The Mangmi, Chandra BdrMongar said that now people have shifted to vegetable cultivation from maize.

He said after the rain water harvesting project was implemented, every household started cultivating vegetables on around 15 to 20 decimal land. “Living standard of the people has improved and the women especially have come forward to cultivate vegetables,” said the Mangmi.

The Dzongkhag Agriculture Officer (DAO) of Tsirang, Dorji Gyeltshen said the project has helped households save time to dedicate to other household chores and improved income with increased production of vegetables. “It has also helped rear livestock and the surroundings are clean.”

“Rainwater harvesting can also improve micro-climate and ecosystem, besides recharging soil water for use of stored water in the plastic pond,” he said.

The DAO also said that drying up of water sources cannot be directly pinpointed to climate change but looking at the climate pattern it is the main cause. According to him, erratic rainfall and prolonged drought have affected the recharge of ground water.

He added there is need to have a good research system, so that climate resilient varieties of crops and technologies can be grown.

The Gewog Agriculture Extension Supervisor, SonamTshering said the project has brought important changes in the life of farmers including economic development of rural livelihoods. “It comes with some challenges like breeding ponds and tanks becoming a breeding center for mosquitoes in the lower altitude.”

Barshong farmers mainly focus on high-value crops like beans, cabbage, onion, chilli, broccoli, cauliflower, tomato and pulses, apart from maize and paddy being staple food.

The gewog has allocated Nu 0.5mn for agriculture and livestock through government budget for financial year 2018-19. The funds will be used to supply quality seeds and seedlings and to train farmers.

The gewog was sensitized about the project in 2014 and it was implemented from mid-2015. The project will be closed this year.

The ICIMOD in collaboration with the Local Government in Tsirang conducted a rapid scenario assessment of water including availability, consumption patterns and demand, and water management practices in the five chiwogs of BarshongGewog in October 2015.

Barshong is located in the western part of Tsirang and has an area of 21.2 sq km and is one of the smallest of the 12 gewogs in Tsirang.

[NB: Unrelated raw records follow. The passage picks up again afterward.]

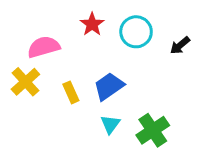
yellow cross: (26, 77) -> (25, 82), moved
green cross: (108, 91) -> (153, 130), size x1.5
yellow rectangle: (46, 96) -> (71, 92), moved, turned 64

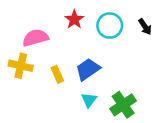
black arrow: (180, 45) -> (145, 27), moved, turned -84
yellow cross: (25, 82) -> (21, 66), turned -35

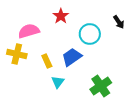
cyan circle: (110, 26) -> (90, 34), moved
cyan triangle: (89, 100) -> (58, 82), moved

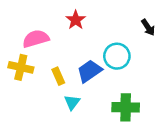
cyan circle: (90, 34) -> (117, 56), moved
green cross: (101, 86) -> (126, 107), turned 35

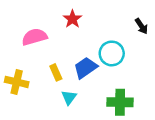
yellow cross: (21, 67) -> (17, 82), moved

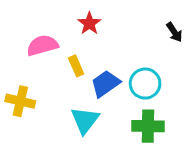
cyan circle: (112, 53) -> (145, 84), moved
yellow rectangle: (56, 72) -> (76, 66), moved
cyan triangle: (69, 97) -> (85, 120), size x1.5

The altitude ranges from 700 to 1,500m above sea level. Approximately 52.83% of the land area is under forest cover comprising mainly broad-leaf. The gewog has a total of 575.24 acres of dry land, 254.6 acres of wet land, 57.25 acres of orchards and 9.8 acres of cardamom. 

The gewog has five chiwogs namely Barshong Toed, BarshongMaed, Gangtokha, Chunnykhang and Toisang.

The gewog has 330 households with a total population of more than 2,400 people.

Dechen Dolkar from Tsirang

This article is a part of rural grant funded by JAB.